Hello, and welcome back to the blog! It’s the start of the last few months of the year, and what better way to enter them, but with a new focus? This month, we’ll be taking a deep dive into the Vintage series in a Vintage Series Breakdown, giving you all the information you need about each mic within our line up and why you should have them within your mic locker for use all the time!
This week we start with the V11, and each week we’ll be exploring the entire range, starting from the darkest and warmest, through to the brightest and most silky.
Let’s dive in!
The V11 Transforms Recordings
That title is no joke, it honestly was an epiphanous moment when I first came across the V11 and used it for the first time myself; however, that wasn’t the first exposure I had to it. The first time I heard the V11 was within a video by Ryan Bruce (Fluff), who highlighted how incredible it sounded, just by itself, on electric guitar cabinets. Until I watched that video, I had a very narrow view of how useful LDC (large diaphragm condensers) could be on guitar or bass cabs, let alone how much richness and body they added.
I’ll be honest, I genuinely thought that ribbon mics were the only option alongside a dynamic microphone such as the HH1, as they countered the inherent harshness that dynamic mic capsules have due to their design. I was so, so wrong about that. The V11 is probably the closest LDC I’ve used compared to what a ribbon microphone can do in regards to warmth, but what the V11 allows which ribbons don’t, it the integrity of that high end sparkle we love from condensers; think of the V11 as the perfect midpoint between both types of capsules, but retaining its own identity all at the same time. You can hear exactly what I’m talking about in the same video I mentioned above, below:
Revolutionize your Drum Rooms
Upon first getting the V11 through, I knew immediately after the first use how much I wanted a second to pair with the first, in order to utilize them both within stereo recordings, such as on drums, acoustic guitar, etc.

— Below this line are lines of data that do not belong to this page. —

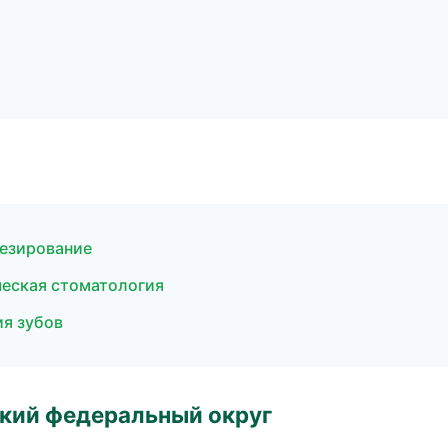
тезирование
ческая стоматология
ия зубов
ский федеральный округ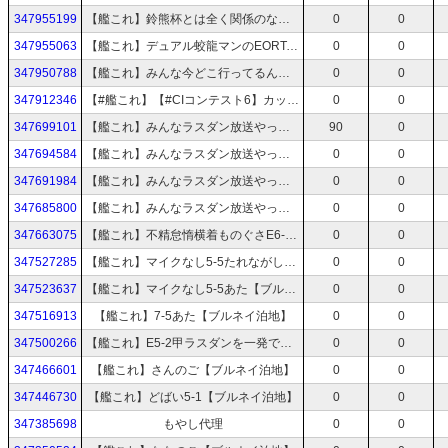
347955199
【艦これ】鈴熊杯とは全く関係のない第五海域あた[スラム組]【ブルネイ泊地】
0
0
347955063
【艦これ】デュアル蛟龍マンのEORTA【鈴熊杯】
0
0
347950788
【艦これ】みんな今どこ行ってるん？【ブルネイ泊地】
0
0
347912346
【#艦これ】【#CIコンテスト6】カットインコンテスト6：イミテーション【#KanColle】【本走】
0
0
347699101
【艦これ】みんなラスダン放送やってるし俺やんなくてもよくね？4【ブルネイ泊地】
90
0
347694584
【艦これ】みんなラスダン放送やってるし俺やんなくてもよくね？3【ブルネイ泊地】
0
0
347691984
【艦これ】みんなラスダン放送やってるし俺やんなくてもよくね？2【ブルネイ泊地】
0
0
347685800
【艦これ】みんなラスダン放送やってるし俺やんなくてもよくね？【ブルネイ泊地】
0
0
347663075
【艦これ】不精怠惰横着ものぐさE6-3ラスダン【ブルネイ泊地】
0
0
347527285
【艦これ】マイクなし5-5たれながし【ブルネイ泊地】
0
0
347523637
【艦これ】マイクなし5-5あた【ブルネイ泊地】
0
0
347516913
【艦これ】7-5あた【ブルネイ泊地】
0
0
347500266
【艦これ】E5-2甲ラスダンを一発でクリアして星貝最強を証明する放送【ブルネイ泊地】
0
0
347466601
【艦これ】さんのご【ブルネイ泊地】
0
0
347446730
【艦これ】どばい5-1【ブルネイ泊地】
0
0
347385698
もやし代理
0
0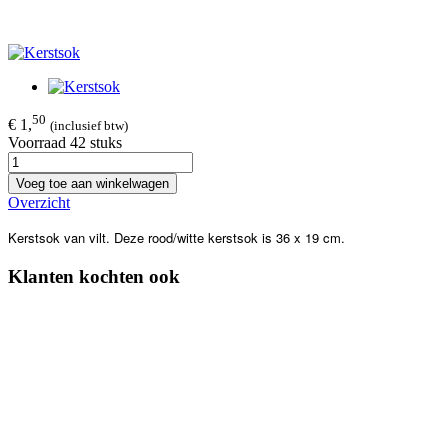
50
€ 1,
(inclusief btw)
Voorraad 42 stuks
Voeg toe aan winkelwagen
Overzicht
Kerstsok van vilt. Deze rood/witte kerstsok is 36 x 19 cm.
Klanten kochten ook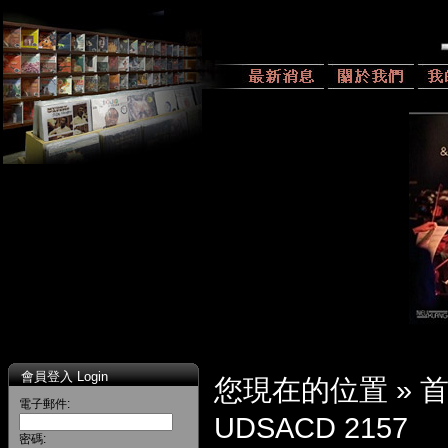
會員登入 Login
您現在的位置 »
電子郵件:
UDSACD 2157
密碼: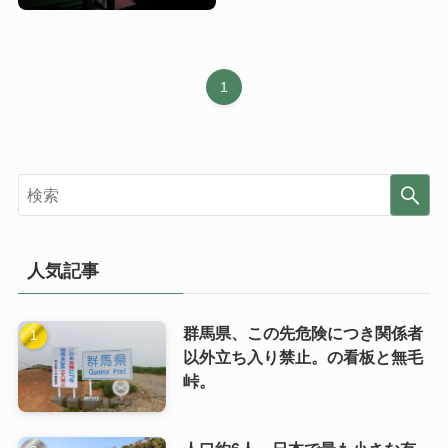
1
人気記事
群馬県、この先危険につき関係者
以外立ち入り禁止。の看板と無毛
峠。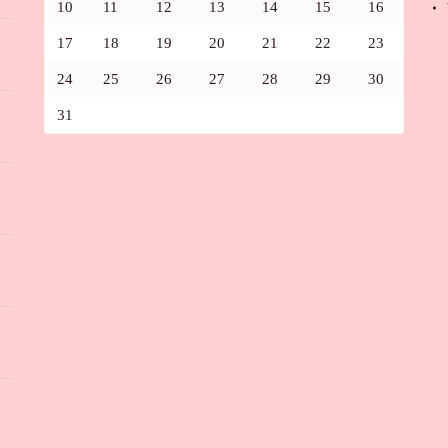
10
11
12
13
14
15
16
17
18
19
20
21
22
23
24
25
26
27
28
29
30
31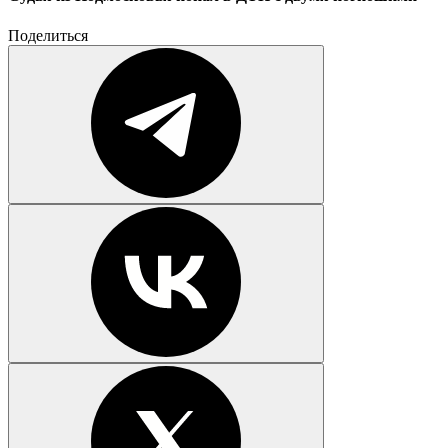
Поделиться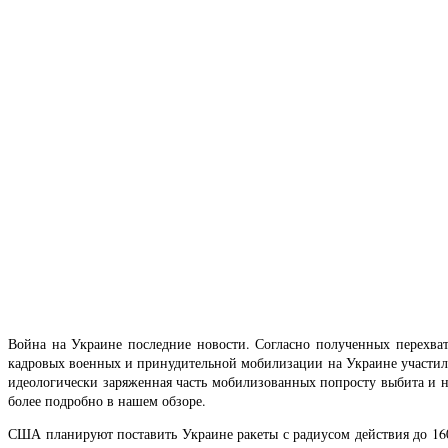
Война на Украине последние новости. Согласно полученных перехва
кадровых военных и принудительной мобилизации на Украине участили
идеологически заряженная часть мобилизованных попросту выбита и на
более подробно в нашем обзоре.
США планируют поставить Украине ракеты с радиусом действия до 16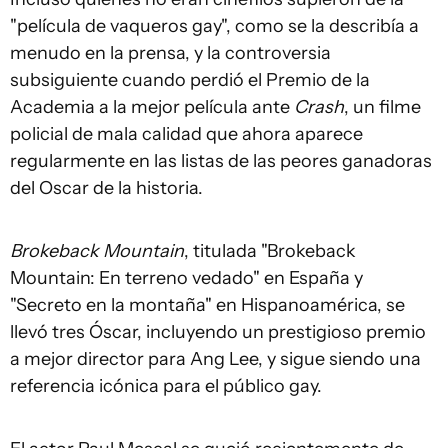
"película de vaqueros gay", como se la describía a
menudo en la prensa, y la controversia
subsiguiente cuando perdió el Premio de la
Academia a la mejor película ante
Crash
, un filme
policial de mala calidad que ahora aparece
regularmente en las listas de las peores ganadoras
del Oscar de la historia.
Brokeback Mountain
, titulada "Brokeback
Mountain: En terreno vedado" en España y
"Secreto en la montaña" en Hispanoamérica, se
llevó tres Óscar, incluyendo un prestigioso premio
a mejor director para Ang Lee, y sigue siendo una
referencia icónica para el público gay.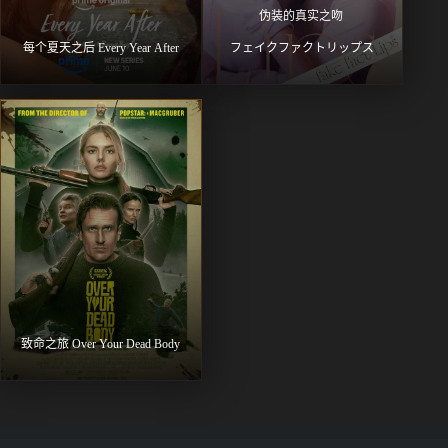
伪装的真实之吻 
每个夏天之后 Every Year After
フェイクファクトリップス
致命之旅 Over Your Dead Body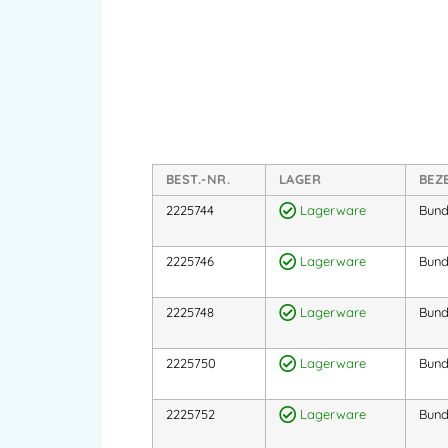
BEST.-NR.
LAGER
BEZ
2225744
Lagerware
Bund
2225746
Lagerware
Bund
2225748
Lagerware
Bund
2225750
Lagerware
Bund
2225752
Lagerware
Bund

What I didn’t know for sure was just how impactful they would ultimately become with regards to the workflow I had, my commitment to choices within recording and engineering a session, or just how under-value they are (in my opinion) compared to the rest of the line we have available.
There’s 2 main places where the V11 really took my breath away upon hearing them for the first time on a source. I’ll start with a problem I had firstly; when I was setting up the prior night to the first day's recording, I noticed just how bright the cymbals were that the drummer wanted to use. Of course, preference is preference and as such, I’d already found several solutions to problems I knew I’d inevitably have had when mixing the record (let’s be honest, no one likes shrill cymbals!). My first solution was to place them on a slight axis to mitigate some of the high-end, but then I remembered how warm the V11 pair I brought alone was, so I hooked them up to an XLR cable each and immediately, the problem was solved. The perfect counterbalance to bright cymbals, and with very little time lost once I realized that they were.
The second (and main reason) that they can completely revolutionize drum recordings is when they’re put to use as a spaced A/B room mic pair. It’s so hard to articulate just how wonderful they sounded on that first take - I guess this is either one of those examples where you either had to be there or, better yet, you hear it for yourself! It was magical hearing how much depth and richness they brought to the overall recording; you might say it added a 3rd dimension I didn’t know existed until I heard them!